Your instructions:
With the pictures excluded, reproduce all of the data exactly.

Provided material:
+--

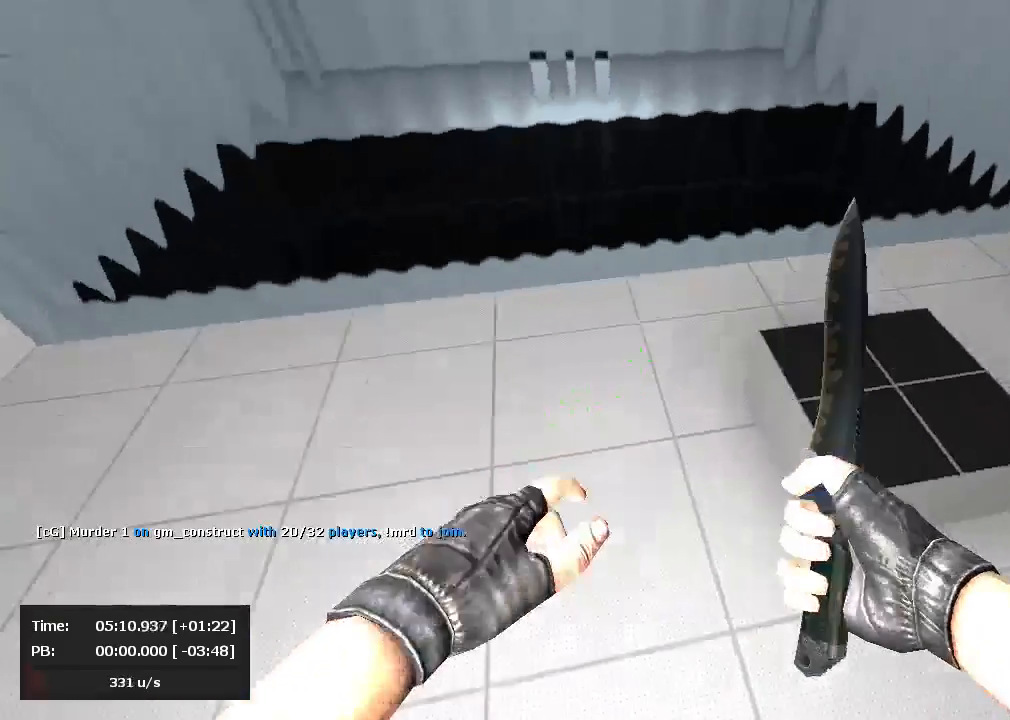
{"keys": ["d", "jump"], "mouse": ["right"], "events": []}
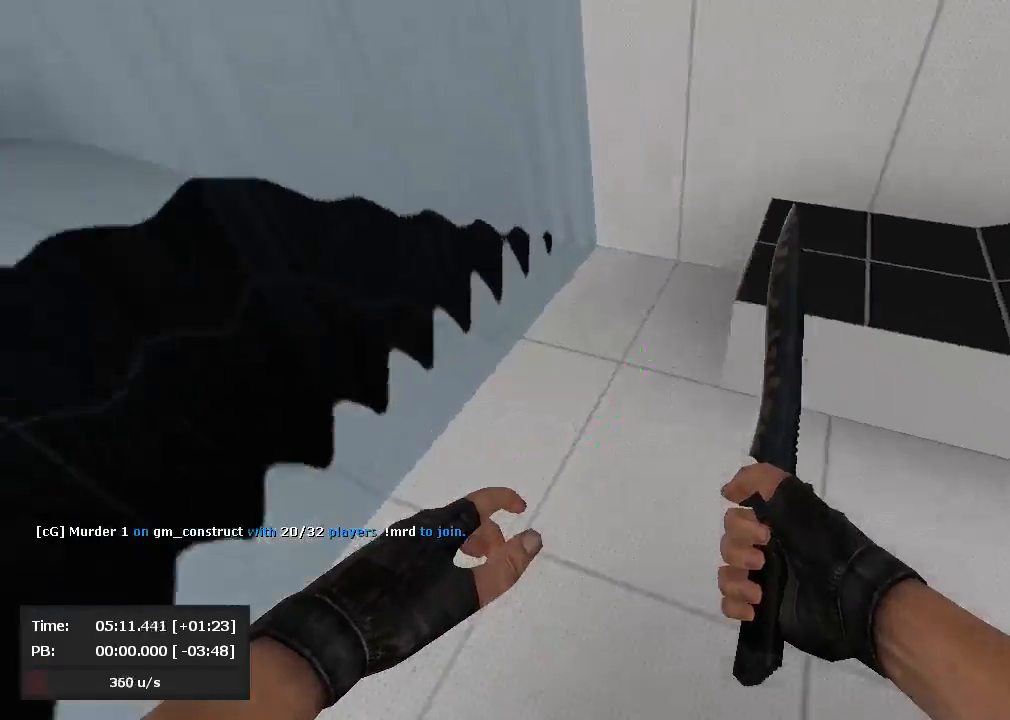
{"keys": ["d", "jump"], "mouse": ["right"], "events": []}
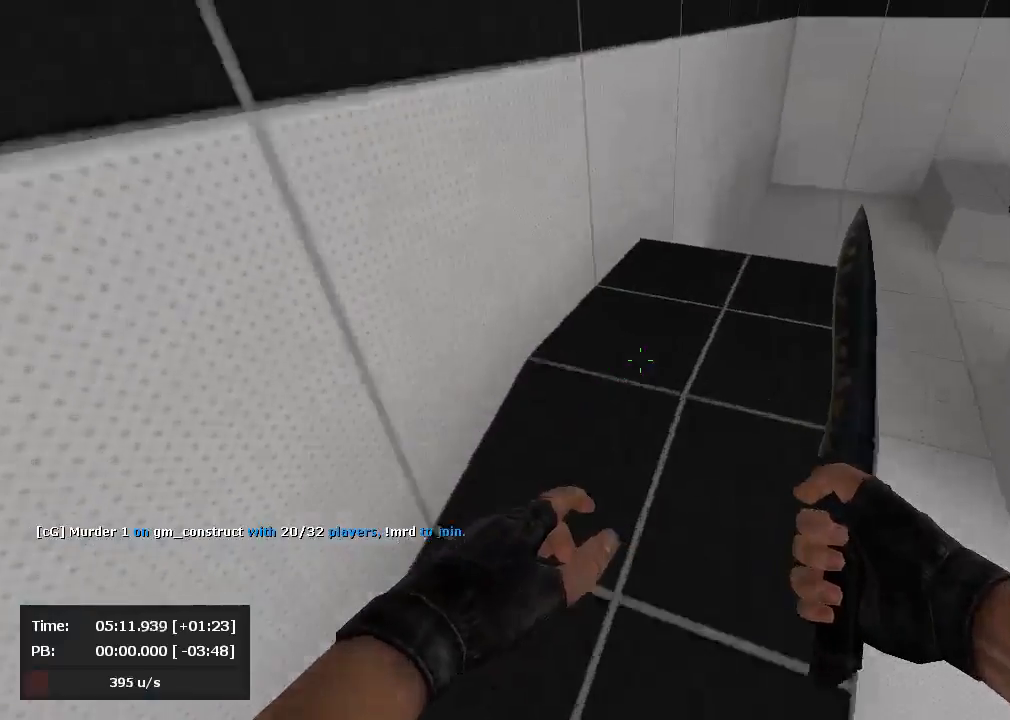
{"keys": ["d", "jump"], "mouse": ["right"], "events": []}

+--

Problem solution:
{"keys": ["d", "jump"], "mouse": ["right"], "events": []}
{"keys": ["d", "jump"], "mouse": ["right"], "events": []}
{"keys": ["d", "jump"], "mouse": ["right"], "events": []}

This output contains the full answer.